__Task input__:
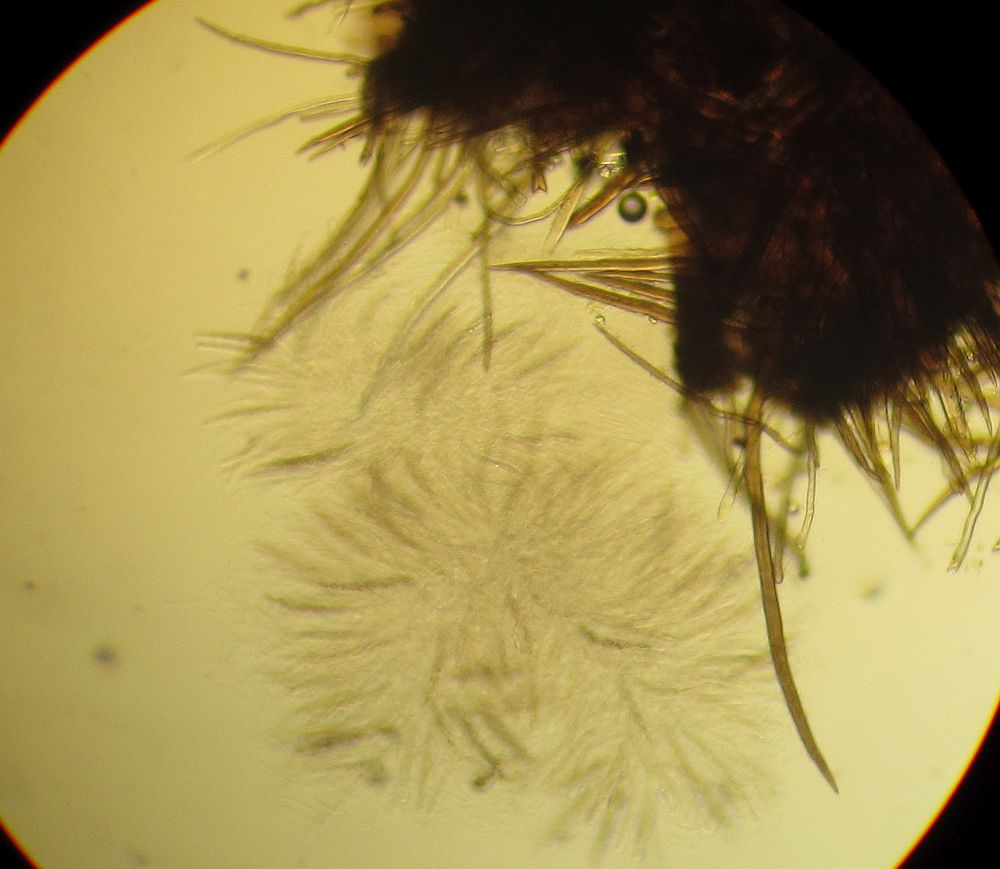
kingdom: Fungi
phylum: Ascomycota
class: Sordariomycetes
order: Sordariales
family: Helminthosphaeriaceae
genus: Echinosphaeria
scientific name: Echinosphaeria canescens
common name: brun børstekerne
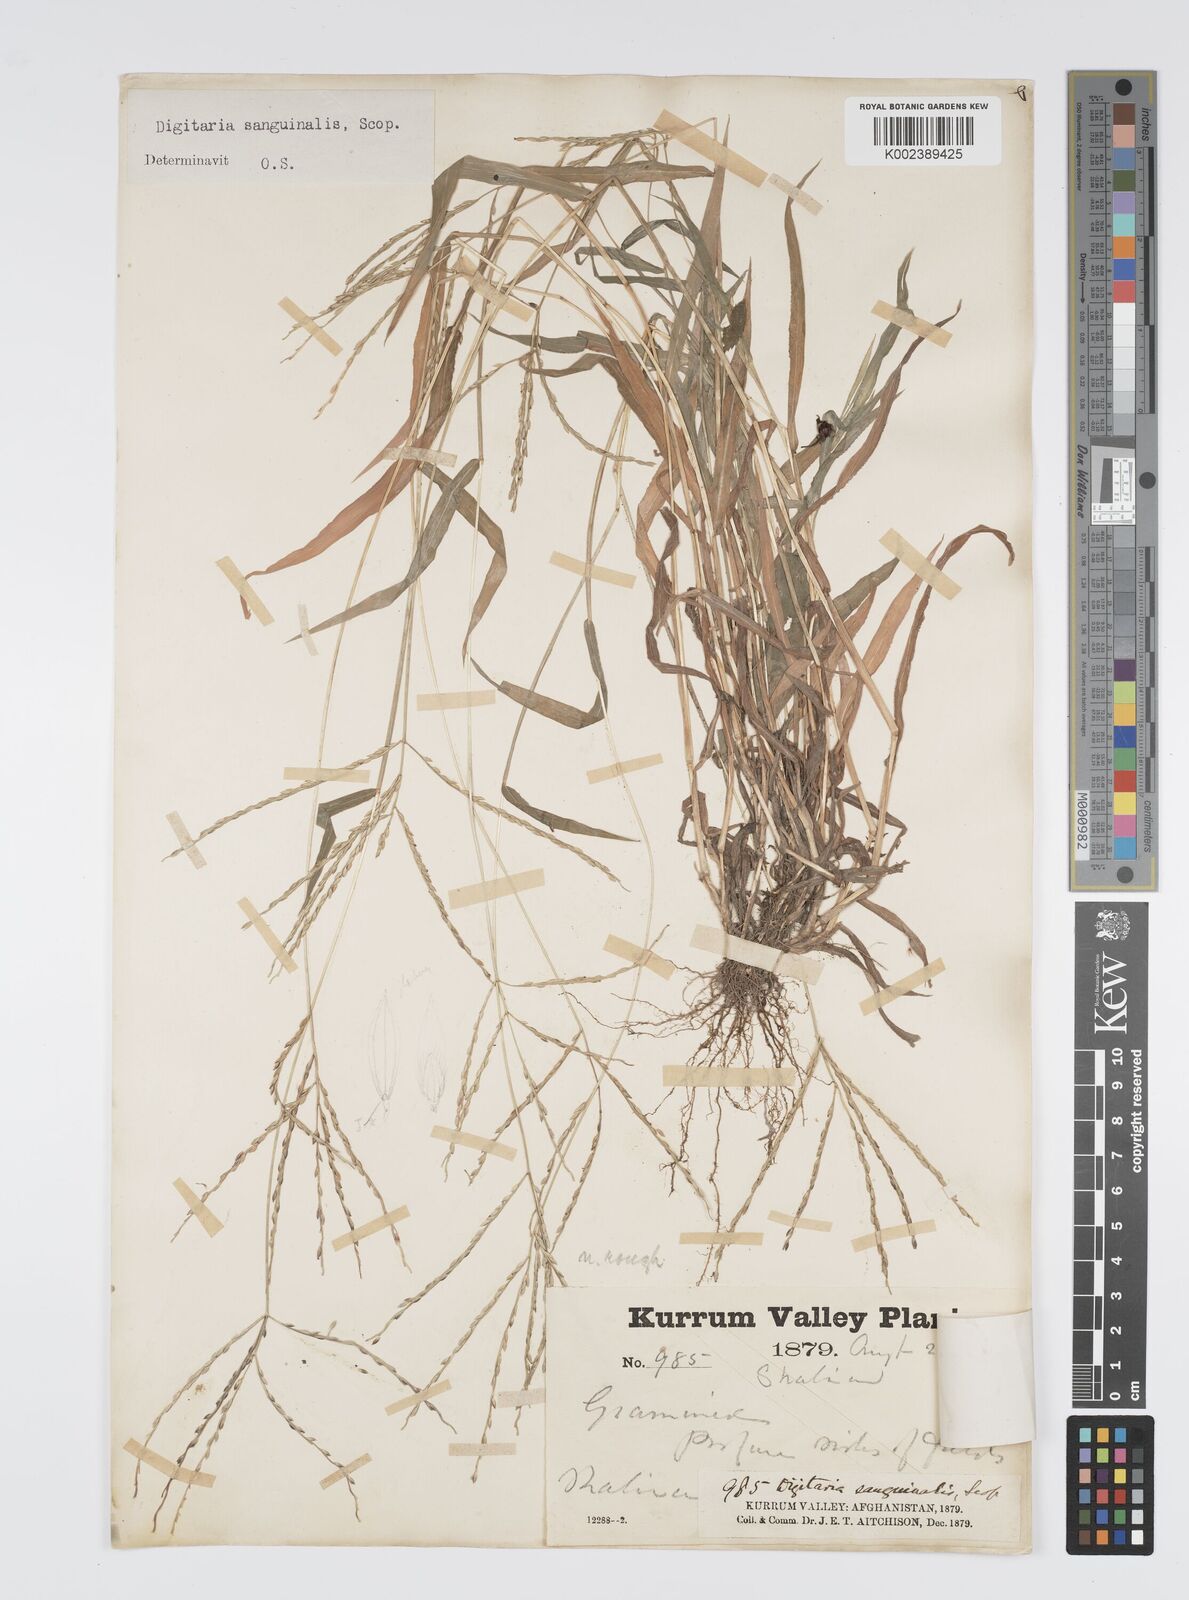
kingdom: Plantae
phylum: Tracheophyta
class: Liliopsida
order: Poales
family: Poaceae
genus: Digitaria
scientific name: Digitaria sanguinalis
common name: Hairy crabgrass
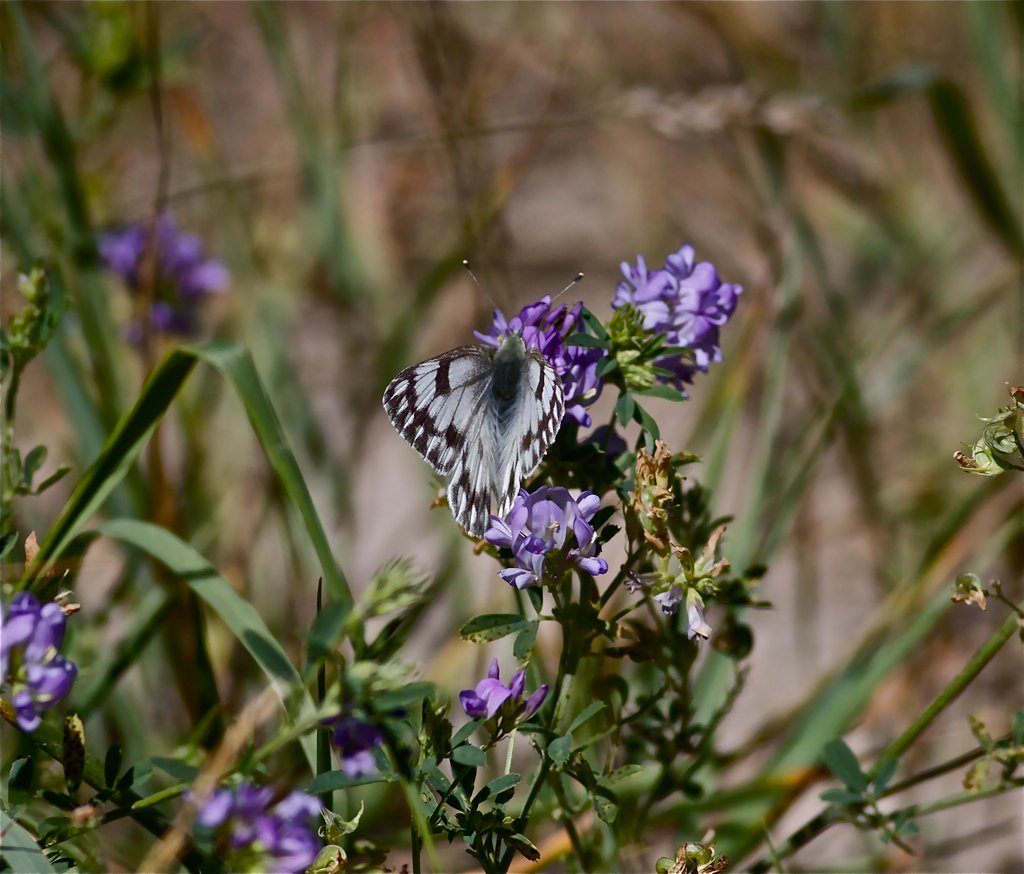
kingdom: Animalia
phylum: Arthropoda
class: Insecta
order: Lepidoptera
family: Pieridae
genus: Pontia
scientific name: Pontia occidentalis
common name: Western White
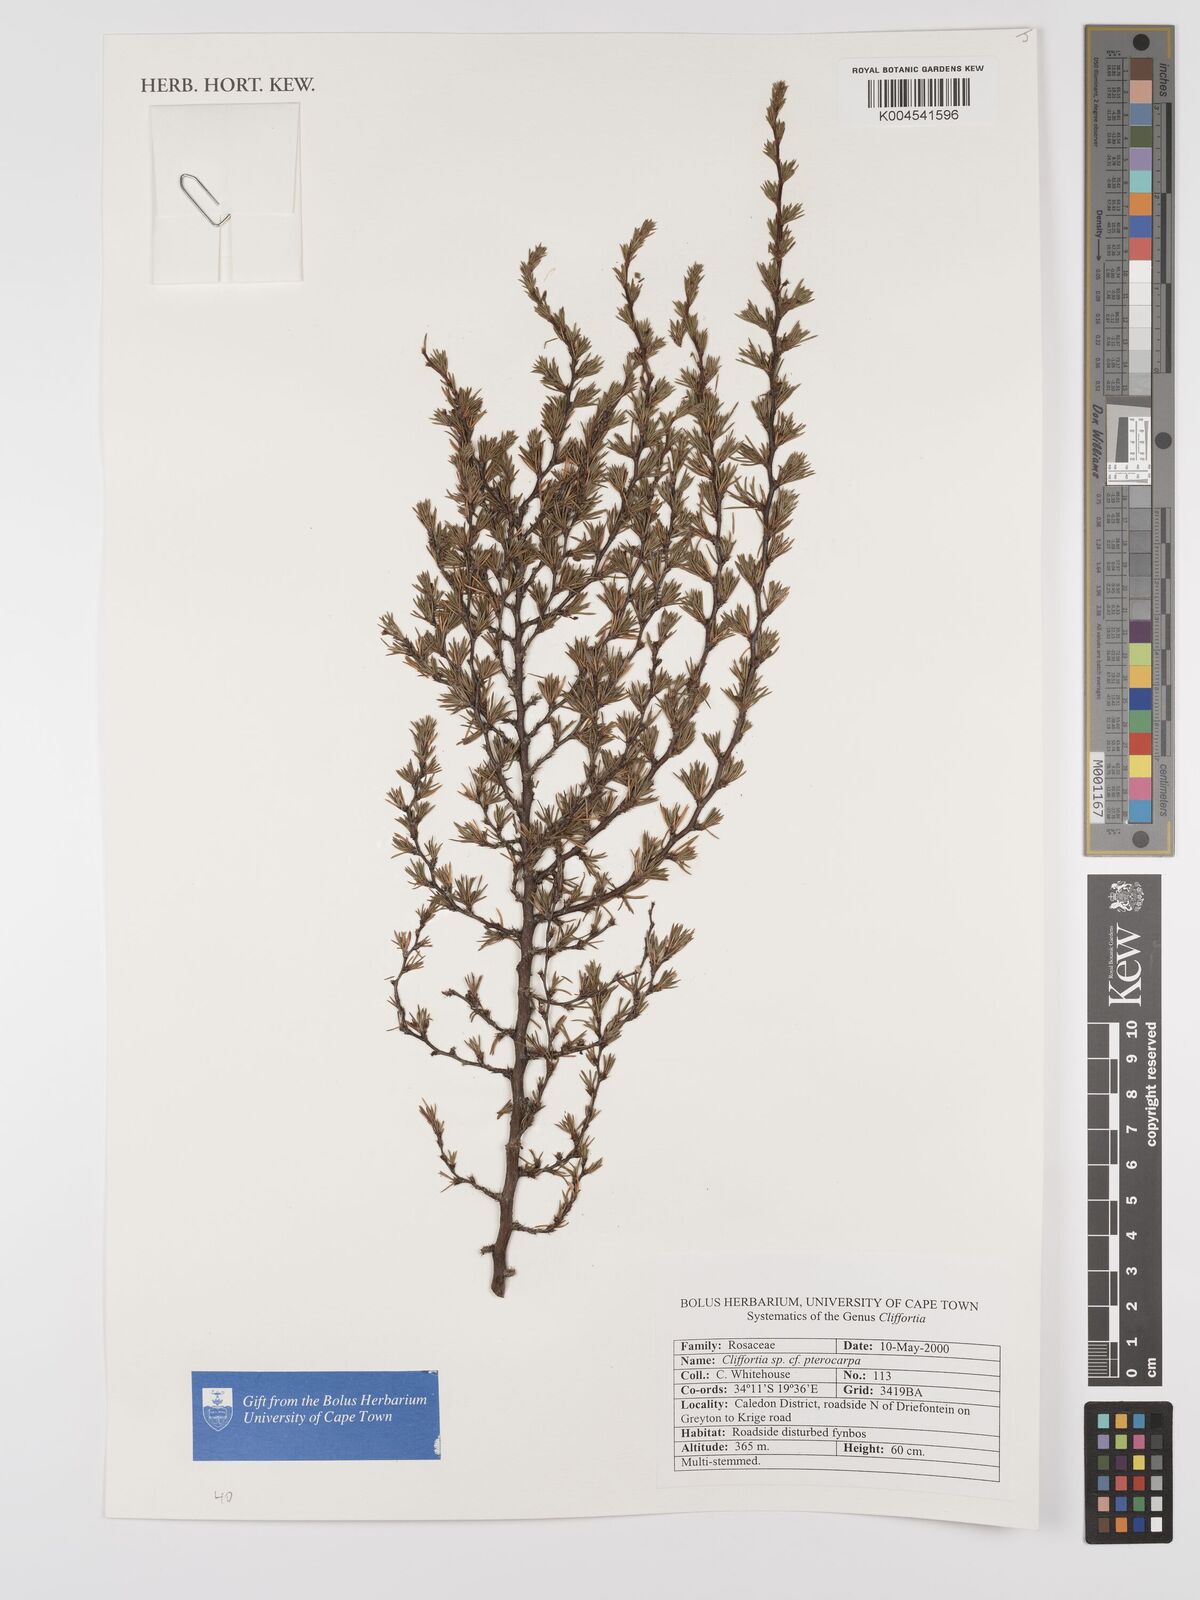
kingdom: Plantae
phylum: Tracheophyta
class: Magnoliopsida
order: Rosales
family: Rosaceae
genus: Cliffortia
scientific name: Cliffortia pterocarpa
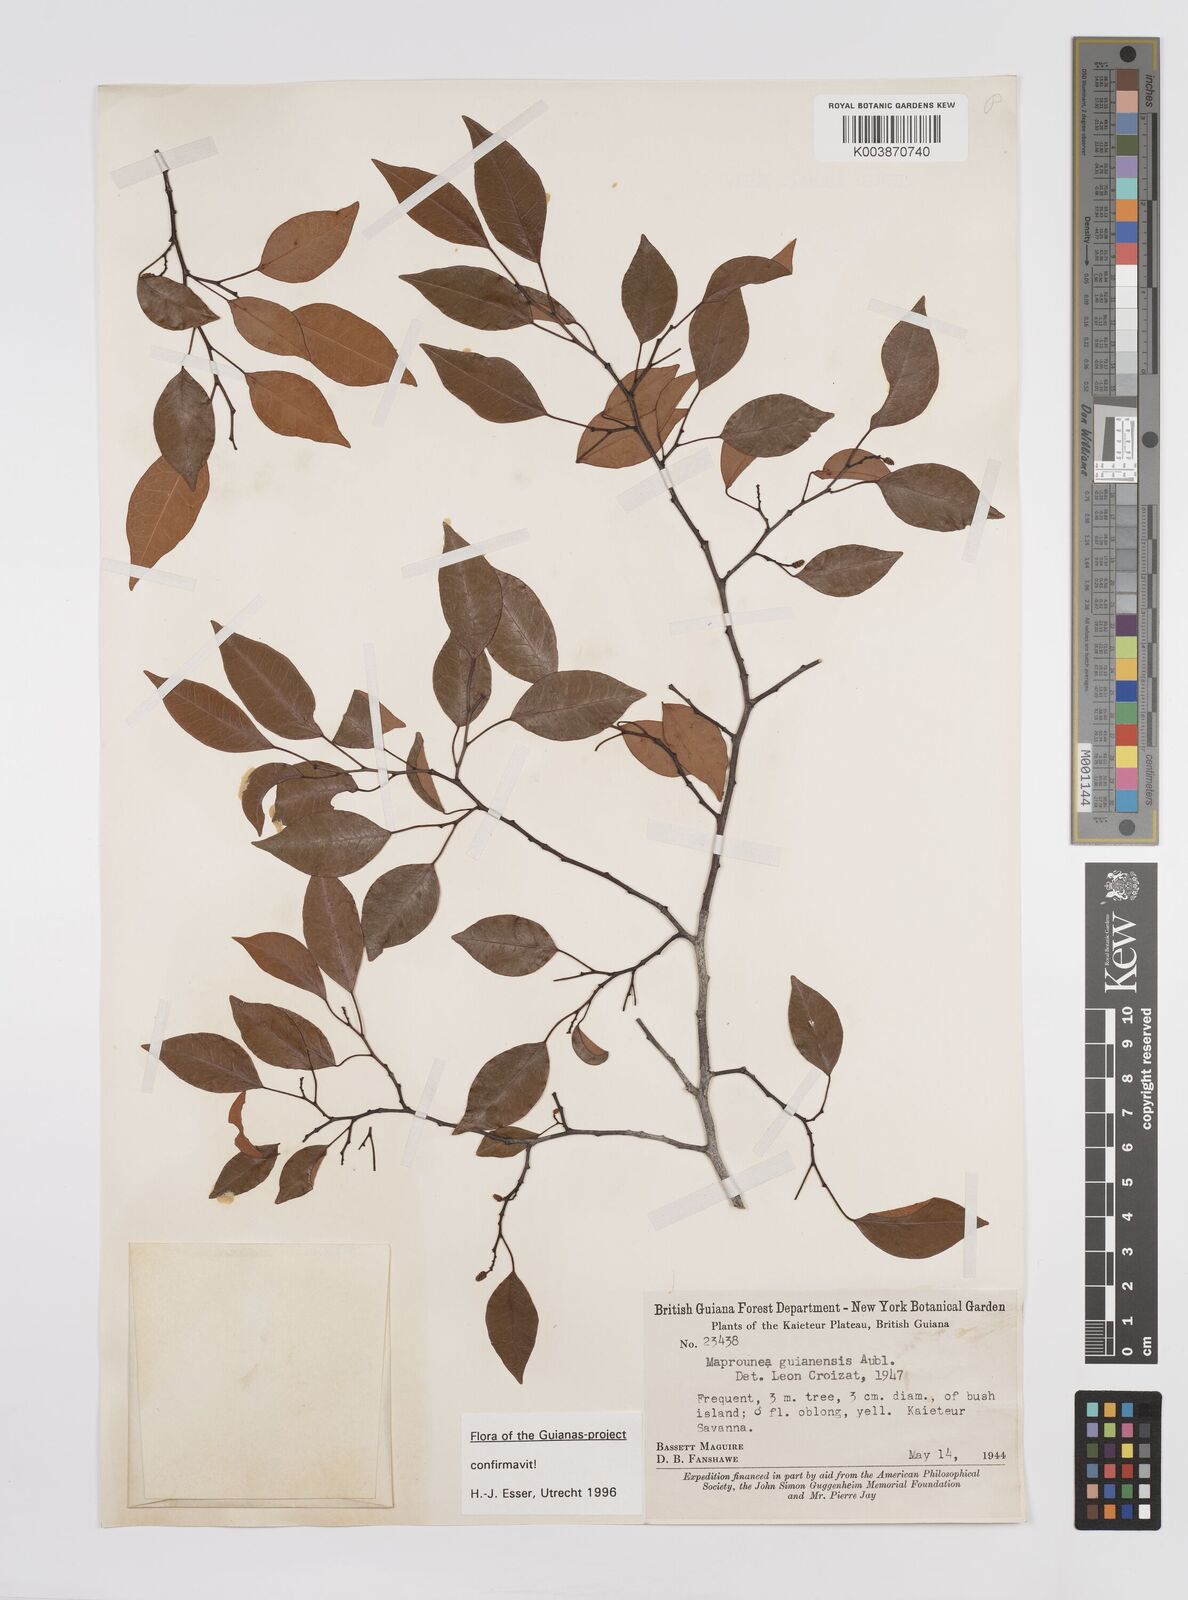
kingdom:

__Task description__: Turn every line of the records above into a Markdown table with a Row column numbering each row and a Text column holding the line. Skip blank lines and leave out the pictures.

__Output for this task__:
| Row | Text |
|---|---|
| 1 | kingdom: Fungi |
| 2 | phylum: Ascomycota |
| 3 | class: Sordariomycetes |
| 4 | order: Sordariales |
| 5 | family: Helminthosphaeriaceae |
| 6 | genus: Echinosphaeria |
| 7 | scientific name: Echinosphaeria canescens |
| 8 | common name: brun børstekerne |
| 9 | kingdom: Plantae |
| 10 | phylum: Tracheophyta |
| 11 | class: Liliopsida |
| 12 | order: Poales |
| 13 | family: Poaceae |
| 14 | genus: Digitaria |
| 15 | scientific name: Digitaria sanguinalis |
| 16 | common name: Hairy crabgrass |
| 17 | kingdom: Animalia |
| 18 | phylum: Arthropoda |
| 19 | class: Insecta |
| 20 | order: Lepidoptera |
| 21 | family: Pieridae |
| 22 | genus: Pontia |
| 23 | scientific name: Pontia occidentalis |
| 24 | common name: Western White |
| 25 | kingdom: Plantae |
| 26 | phylum: Tracheophyta |
| 27 | class: Magnoliopsida |
| 28 | order: Rosales |
| 29 | family: Rosaceae |
| 30 | genus: Cliffortia |
| 31 | scientific name: Cliffortia pterocarpa |
| 32 | kingdom: |